Synergien und Mehrkosten
Durch die Arbeiten, die damit verbunden sind die Daten zu öffnen, gehen weitere Effekte einher. Während die Daten aktuell sehr heterogen in einzelnen Datenbanksilos vorliegen ist es das Ziel, diese Datenbestände nicht nur lizenzrechtlich zu öffnen, sondern diese auch so bereitzustellen, dass die Möglichkeit gegeben ist, die Daten zu nutzen (Interoperabilität).

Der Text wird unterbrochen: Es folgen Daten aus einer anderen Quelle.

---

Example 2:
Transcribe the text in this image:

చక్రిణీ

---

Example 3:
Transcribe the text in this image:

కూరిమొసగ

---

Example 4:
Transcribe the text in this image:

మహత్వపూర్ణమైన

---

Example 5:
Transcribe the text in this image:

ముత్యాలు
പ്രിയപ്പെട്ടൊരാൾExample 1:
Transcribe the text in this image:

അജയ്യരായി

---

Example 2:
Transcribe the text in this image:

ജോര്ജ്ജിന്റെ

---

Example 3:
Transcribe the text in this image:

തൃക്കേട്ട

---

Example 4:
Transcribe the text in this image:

Die jetzigen Mehrkosten können sich also auszahlen, wenn dieser Prozess konsequent durchgeführt wird. Liegen die Datenbestände einer Destination dann so vor, dass sie interoperabel genutzt werden können, kann dies dazu führen, dass doppelter Pflegeaufwand entfällt und Daten mit Kooperationspartnern und benachbarten DMOen ausgetauscht werden.
Ein Web für alle
Open Data kann also mittel- bis langfristig dazu führen, dass es neben den Datenbeständen auf den großen und aktuell dominierenden Plattformen eine offene und maschinenlesbare Datenbasis gibt, die allen zur Verfügung steht. Ob die Daten dann aber auch von anderen genutzt werden, kann a priori nicht garantiert werden. Im Zweifel steigt also lediglich die Datenqualität auf den großen Plattformen. Je nach Perspektive wäre aber auch dieser Effekt nicht zwingend negativ.

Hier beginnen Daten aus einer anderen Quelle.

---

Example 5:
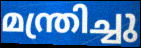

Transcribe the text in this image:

മന്ത്രിച്ചു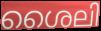
ശൈലി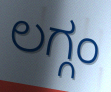
ಲಗ್ಗಂ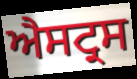
ਐਸਟ੍ਰਸ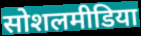
सोशलमीडिया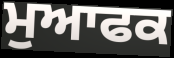
ਮੁਆਫਕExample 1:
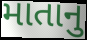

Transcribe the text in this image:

માતાનુ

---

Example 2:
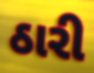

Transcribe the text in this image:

ઠારી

Es lässt sich resümieren, dass mit der lizenzrechtlichen Öffnung der Daten sowie deren semantischer Auszeichnung strategische Fragen und Arbeiten verbunden sind, die es zu klären gilt. Aufgrund dieser aufwendigen und längerfristig angelegten Umsetzungs- und Realisierungsdauer könnte nun die Frage gestellt werden, ob der „Hype“ um Open Data nicht auf wieder vorbeigeht. Dass dies voraussichtlich nicht der Fall ist, fasst Tim Berners-Lee (Erfinder des World Wide Web) in einem wunderbaren Zitat zusammen:
„Data is a precious thing and will last longer than the systems themselves.“
Eric Horster
Fachhochschule Westküste
Eric Horster ist Professor an der Fachhochschule Westküste im Bachelor- und Masterstudiengang International Tourism Management (ITM) mit den Schwerpunktfächern Digitalisierung im Tourismus und Hospitality Management. Er ist Mitglied des Deutschen Instituts für Tourismusforschung.

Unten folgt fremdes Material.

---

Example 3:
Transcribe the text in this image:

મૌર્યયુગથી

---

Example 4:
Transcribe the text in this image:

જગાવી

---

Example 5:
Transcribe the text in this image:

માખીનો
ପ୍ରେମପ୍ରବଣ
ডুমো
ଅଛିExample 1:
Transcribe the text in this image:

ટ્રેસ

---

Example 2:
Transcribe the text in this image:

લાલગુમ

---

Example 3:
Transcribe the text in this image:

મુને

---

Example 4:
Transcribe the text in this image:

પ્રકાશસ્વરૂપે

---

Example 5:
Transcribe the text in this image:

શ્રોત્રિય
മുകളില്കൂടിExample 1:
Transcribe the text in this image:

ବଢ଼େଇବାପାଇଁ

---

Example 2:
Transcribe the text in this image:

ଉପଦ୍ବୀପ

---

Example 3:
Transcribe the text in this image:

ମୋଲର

Mehr zur Person unter: www.eric-horster.de
Elias Kärle
Universität Innsbruck
Elias Kärle ist Wissenschaftler an der Universität Innsbruck. In seiner Forschung beschäftigt er sich mit Knowledge Graphs, Linked Data und Ontologien. Als Vortragender referiert er meist zur Anwendung und Verbreitung semantischer Technologien im Tourismus.